The focus of PM Sharif’s government seems to rest on bringing some sanity in the economic arena so as to flash some catchy banners in the next election. Gaining additional political capital would always remain a cherished objective for any political party. Foreign Policy and that too under the stewardship of a Foreign Minister from another Party could hardly figure in the PML (N)’s checklist. Hence, one is not expecting PM Sharif’s government to pull a rabbit out of its hat on the foreign policy front. It is then no surprise that the foreign visits undertaken so far by the PM have produced no tangible results. On the other hand, the world, including the major powers are awaiting the installation of a ‘proper’ government in Islamabad to start negotiating on matters of mutual interest.

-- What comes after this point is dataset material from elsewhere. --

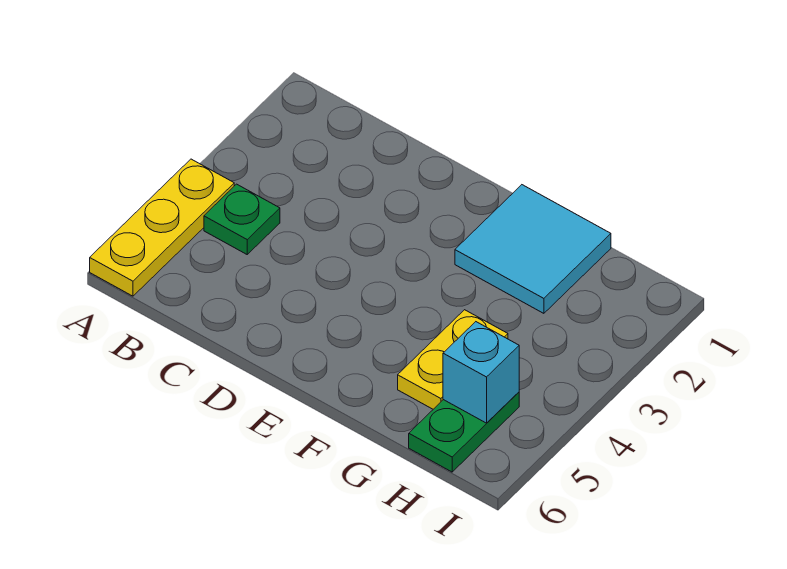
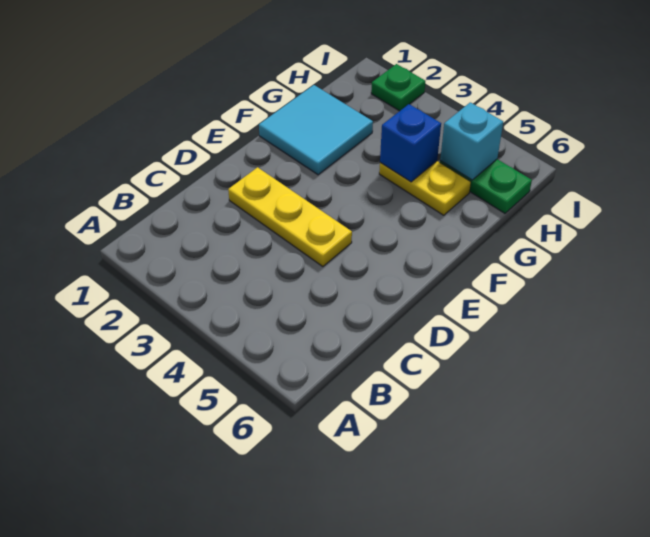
yellow 1x3 plate [90,159,234,296] -> yellow 1x3 plate moved to [228,167,352,267]
green 1x1 plate [204,184,280,254] -> green 1x1 plate moved to [371,64,425,111]
none -> blue 1x1 brick [380,104,441,182]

The present interim setup does not seem to even take cognizance of the grave issues facing the country’s foreign policy let alone putting Pakistan’s relations with its neighbours and other important countries on the right track. Rightly so, as presenting a comparatively non-controversial budget, acceptable to the monetarily squeezed population, was the foremost priority. The clouds of early elections also necessitate it to look toward easy targets in the domestic arena. Unfortunately, the foreign debt of Pakistan does not qualify as being odious in nature. Neither is there any plausible escape available to defraying the atrociously high oil and electricity prices. It is then no surprise that Islamabad is unable to go beyond taking baby-steps like abolishing or restoring the Saturday official holiday.

Frankly, even the present governmental setup might wish to have early elections. Then again, paradoxically, portfolio holders particularly the first-timers, are relishing the interlude and would like to enjoy the God-gifted moment of power.